*GOAL A*:
Please reproduce the entries word for word, from the first line of the entries through the line that contains "h=7 m=56 s=11", including both of those lines.

|---|

David Coke, author of a recent book on Vauxhall Gardens, wrote that this building was probably never built. Jonathen Tyers died in1767 and his children took over who themselves were followed by their children until 1822.

Photograph of Vauxhall in 1859. Image @The Guardian

The gardens closed finally closed on 25th July 1859. By this time Vauxhall had become run down and dilapidated. Its popularity had waned. Vauxhall railway station is situated opposite to where the entrance to Vauxhall gardens was. It epitomises the changes that were occurring in the world and society. People were able to travel about the country easily. The ordinary people preferred to go to the seaside and the new entertainments that were provided at these holiday resorts. If you go to Brighton on the south coast in Sussex you can experience the delights of Brighton Pier.

Brighton Pier. Image @Tony Grant

It is a Victorian construction and many of the buildings on it date back to Victorian times. The pier has more than an echo of the Vauxhall Pleasure Gardens. These Victorian piers built at popular resorts have been described as Vauxhall piers.

Map in Vauxhall Station showing the pleasure gardens. Image @Tony Grant

Recently I was looking at an old map showing the layout and design of Vauxhall Pleasure Gardens. I could see Kennington Road marked clearly on the map bordering the southern border of where the pleasure gardens had been. It showed the road curving slightly. It struck me that I know that part of Kennington Road well. Vauxhall is part of the London Borough of Lambeth. My wife Marilyn worked for over ten years in schools in Lambeth and often got off the train at Vauxhall and walked to her inner city school in Walnut Tree Walk next to the Lambeth Walk that is of Charley Chaplin and that song, fame. We decided that we would go for a walk around Vauxhall and see if we could find any signs or remains of the pleasure gardens.

Marilyn and Abi reading the information board in the gardens

Marilyn, myself and Abigail, our youngest daughter, got off the train at Vauxhall and walked across the road to a pub which has its windows blacked out. This pub is now famous for the performance of strippers. This must be reminiscent of the courtesans who sold their bodies in the pleasure gardens of the 18th century perhaps.

Looking across where the gardens were situated. Image @Tony Grant

Behind the pub is a small park called Spring Park. This area was covered in Victorian terraced housing up to the second World War and then during the Blitz on London many were destroyed. After the war, to commemorate the old pleasure gardens, Lambeth Council decided to make the area into a park again. This was the site of the original pleasure gardens. We had found it. To one side you can see the green glass and concrete structure that is MI6.The entrance to the park announces that this is Vauxhall Pleasure Gardens, although it is officially called Spring Gardens. When I researched the old gardens I discovered that indeed it used to called Vauxhall Spring Gardens when it first began. There is a large sign board as you walk into Spring Gardens which provides a display of old pictures of the gardens and a history of the site.

|---|

*GOAL B*:
In the passage about Vauxhall Gardens, on what date did the gardens finally close?

*STORED ROWS*:
|---|

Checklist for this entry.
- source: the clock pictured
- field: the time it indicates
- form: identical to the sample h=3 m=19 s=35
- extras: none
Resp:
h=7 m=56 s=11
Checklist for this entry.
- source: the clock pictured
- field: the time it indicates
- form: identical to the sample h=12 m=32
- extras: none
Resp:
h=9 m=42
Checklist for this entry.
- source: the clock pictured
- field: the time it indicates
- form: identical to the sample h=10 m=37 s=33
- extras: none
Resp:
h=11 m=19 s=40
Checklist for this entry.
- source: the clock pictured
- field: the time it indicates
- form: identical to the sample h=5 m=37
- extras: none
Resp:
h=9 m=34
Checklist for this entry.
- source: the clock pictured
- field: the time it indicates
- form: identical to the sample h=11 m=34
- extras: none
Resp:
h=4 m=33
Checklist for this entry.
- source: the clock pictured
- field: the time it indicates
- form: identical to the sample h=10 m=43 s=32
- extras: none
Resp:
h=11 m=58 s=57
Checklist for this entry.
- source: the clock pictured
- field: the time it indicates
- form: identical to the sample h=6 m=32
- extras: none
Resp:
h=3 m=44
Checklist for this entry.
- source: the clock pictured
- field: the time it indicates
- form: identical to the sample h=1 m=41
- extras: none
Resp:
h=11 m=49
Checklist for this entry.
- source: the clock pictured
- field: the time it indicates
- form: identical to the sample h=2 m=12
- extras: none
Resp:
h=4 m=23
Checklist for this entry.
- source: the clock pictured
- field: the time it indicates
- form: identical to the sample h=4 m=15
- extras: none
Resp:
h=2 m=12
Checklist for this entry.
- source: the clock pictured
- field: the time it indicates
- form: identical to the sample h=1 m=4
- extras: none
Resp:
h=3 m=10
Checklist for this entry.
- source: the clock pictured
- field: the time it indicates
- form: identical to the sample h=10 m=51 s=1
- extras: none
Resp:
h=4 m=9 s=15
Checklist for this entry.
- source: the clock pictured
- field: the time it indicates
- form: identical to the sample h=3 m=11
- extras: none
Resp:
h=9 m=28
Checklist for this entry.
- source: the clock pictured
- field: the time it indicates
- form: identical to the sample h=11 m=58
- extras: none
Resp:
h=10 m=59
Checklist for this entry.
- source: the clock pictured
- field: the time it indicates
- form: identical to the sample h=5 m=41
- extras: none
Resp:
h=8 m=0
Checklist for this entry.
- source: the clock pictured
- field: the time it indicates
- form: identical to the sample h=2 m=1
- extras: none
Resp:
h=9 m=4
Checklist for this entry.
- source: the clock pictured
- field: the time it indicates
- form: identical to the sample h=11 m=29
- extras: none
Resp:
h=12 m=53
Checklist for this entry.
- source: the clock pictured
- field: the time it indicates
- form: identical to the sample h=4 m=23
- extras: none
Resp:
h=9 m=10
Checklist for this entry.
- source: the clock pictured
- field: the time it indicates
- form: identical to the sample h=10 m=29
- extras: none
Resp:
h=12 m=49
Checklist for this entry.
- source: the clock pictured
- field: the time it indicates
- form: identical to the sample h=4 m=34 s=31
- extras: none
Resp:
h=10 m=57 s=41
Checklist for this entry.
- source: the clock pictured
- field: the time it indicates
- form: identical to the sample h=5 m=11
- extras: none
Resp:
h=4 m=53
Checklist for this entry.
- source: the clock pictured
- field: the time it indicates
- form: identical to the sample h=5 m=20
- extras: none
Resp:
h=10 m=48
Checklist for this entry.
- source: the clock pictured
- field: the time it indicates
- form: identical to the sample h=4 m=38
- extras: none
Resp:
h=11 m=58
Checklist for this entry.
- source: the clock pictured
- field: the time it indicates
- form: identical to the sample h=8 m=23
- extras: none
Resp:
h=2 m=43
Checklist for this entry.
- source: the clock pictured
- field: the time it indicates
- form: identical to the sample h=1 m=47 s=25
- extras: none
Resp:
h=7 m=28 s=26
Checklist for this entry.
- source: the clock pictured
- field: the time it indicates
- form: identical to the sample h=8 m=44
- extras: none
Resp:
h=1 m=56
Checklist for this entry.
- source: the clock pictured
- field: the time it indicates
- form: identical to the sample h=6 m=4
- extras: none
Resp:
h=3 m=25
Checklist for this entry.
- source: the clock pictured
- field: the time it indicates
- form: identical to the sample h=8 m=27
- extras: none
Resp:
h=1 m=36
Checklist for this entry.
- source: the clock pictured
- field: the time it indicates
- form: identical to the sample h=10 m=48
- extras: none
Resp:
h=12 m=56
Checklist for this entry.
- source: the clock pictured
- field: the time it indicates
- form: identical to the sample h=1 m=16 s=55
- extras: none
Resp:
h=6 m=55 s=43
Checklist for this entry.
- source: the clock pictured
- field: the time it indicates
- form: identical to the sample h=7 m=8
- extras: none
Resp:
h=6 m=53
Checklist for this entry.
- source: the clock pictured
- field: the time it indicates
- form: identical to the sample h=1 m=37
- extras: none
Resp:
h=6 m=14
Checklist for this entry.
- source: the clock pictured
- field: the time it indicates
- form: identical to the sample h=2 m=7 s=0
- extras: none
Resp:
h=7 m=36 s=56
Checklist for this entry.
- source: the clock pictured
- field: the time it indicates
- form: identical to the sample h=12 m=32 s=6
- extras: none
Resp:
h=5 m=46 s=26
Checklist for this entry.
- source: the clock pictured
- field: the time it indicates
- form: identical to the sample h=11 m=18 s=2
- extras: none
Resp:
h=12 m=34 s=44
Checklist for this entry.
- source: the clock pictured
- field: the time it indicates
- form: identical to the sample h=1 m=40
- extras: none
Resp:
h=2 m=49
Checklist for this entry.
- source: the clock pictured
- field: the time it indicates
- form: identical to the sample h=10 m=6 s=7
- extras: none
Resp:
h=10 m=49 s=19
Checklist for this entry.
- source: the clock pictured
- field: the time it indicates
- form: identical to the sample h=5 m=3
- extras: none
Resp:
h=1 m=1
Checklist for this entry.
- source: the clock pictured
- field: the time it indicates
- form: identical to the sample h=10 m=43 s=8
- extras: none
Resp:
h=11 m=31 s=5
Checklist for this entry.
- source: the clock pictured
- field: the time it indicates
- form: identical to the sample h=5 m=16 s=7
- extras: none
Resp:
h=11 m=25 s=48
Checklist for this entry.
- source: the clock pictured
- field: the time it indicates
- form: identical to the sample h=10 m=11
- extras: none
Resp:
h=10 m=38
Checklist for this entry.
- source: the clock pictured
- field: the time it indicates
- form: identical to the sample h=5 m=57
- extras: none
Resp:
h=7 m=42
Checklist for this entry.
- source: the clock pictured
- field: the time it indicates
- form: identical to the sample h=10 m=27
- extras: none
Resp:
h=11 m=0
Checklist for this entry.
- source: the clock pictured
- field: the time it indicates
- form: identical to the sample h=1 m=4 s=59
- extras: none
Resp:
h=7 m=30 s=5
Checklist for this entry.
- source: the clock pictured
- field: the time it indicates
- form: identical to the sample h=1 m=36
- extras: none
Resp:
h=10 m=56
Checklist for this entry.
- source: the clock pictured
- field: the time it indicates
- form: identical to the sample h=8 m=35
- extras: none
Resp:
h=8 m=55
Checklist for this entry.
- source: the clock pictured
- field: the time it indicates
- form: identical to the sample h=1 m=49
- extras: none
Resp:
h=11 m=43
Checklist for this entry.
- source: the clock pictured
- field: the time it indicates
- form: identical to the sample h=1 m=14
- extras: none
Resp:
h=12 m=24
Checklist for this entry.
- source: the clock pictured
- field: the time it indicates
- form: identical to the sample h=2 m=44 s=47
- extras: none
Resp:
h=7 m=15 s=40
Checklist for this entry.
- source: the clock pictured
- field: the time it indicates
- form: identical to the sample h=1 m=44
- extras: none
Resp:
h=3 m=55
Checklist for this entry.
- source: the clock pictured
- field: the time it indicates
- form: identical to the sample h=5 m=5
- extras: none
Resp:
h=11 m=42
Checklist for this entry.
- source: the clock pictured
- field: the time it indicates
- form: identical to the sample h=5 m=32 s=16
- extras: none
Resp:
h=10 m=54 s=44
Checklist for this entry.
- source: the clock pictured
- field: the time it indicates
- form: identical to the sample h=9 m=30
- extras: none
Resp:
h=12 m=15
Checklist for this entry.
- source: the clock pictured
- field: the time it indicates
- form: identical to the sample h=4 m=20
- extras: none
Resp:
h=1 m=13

|---|

*WORKED SOLUTION A*:
Checklist for this entry.
- source: the clock pictured
- field: the time it indicates
- form: identical to the sample h=3 m=19 s=35
- extras: none
Resp:
h=7 m=56 s=11

*WORKED SOLUTION B*:
25th July 1859